Compliance has created a need for the retention of e-mails. There is nothing new in an organisation retaining e-mails, but now it must be able to retrieve them when required and more importantly they must be produced to a regulator within a timeframe specified for the particular regulation. E-mail retention is a requirement for a whole raft of legislation and regulations including Freedom of Information Act, Data Protection Act, Basel II, Companies (Audit, Investigations and CE) Bill, SEC 17a-3/4, NASD 3010/3110, Dept of Defense Directive 5015.2, and Sarbanes-Oxley. This has forced organisations to consider how e-mails can be retrieved quickly and efficiently.
There has been a number of high profile cases both in the UK and the US where financial institutions have been fined large sums of money because they have been unable to produce requested e-mails in the time allowed. In the US, five banks were fined a total of $8.25 million ($1.65 million each) at the end of 2002 for failing to retrieve e-mails according to the requirement of the rules under which they were requested.
The Swiss pharmaceutical company Ciba-Geigy contested a court order to produce e-mail documentation during a 1995 court case, claiming that it was untimely, the requested information was too broad, and it placed too much of a burden on the company.

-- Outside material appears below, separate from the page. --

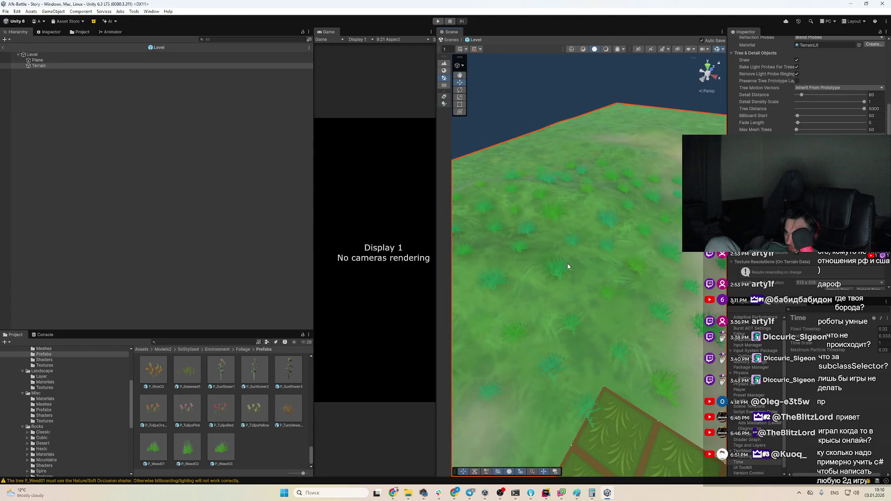
scroll(807, 56, "up", 10)
left_click(808, 103)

It failed and was forced to search through 30 million e-mails. In other cases, financial institutions have found it cheaper to pay the fines rather than locate individual e-mails.
In the UK, Norwich Union was forced to make an out of court settlement of 50,000 after it was found that some of its employees had been sending defamatory e-mails about a competitor. By the time the writ had been issued the e-mails in question had been deleted. The result of all of these breaches of regulations is brand damage, which can have a far greater impact than any fine levied.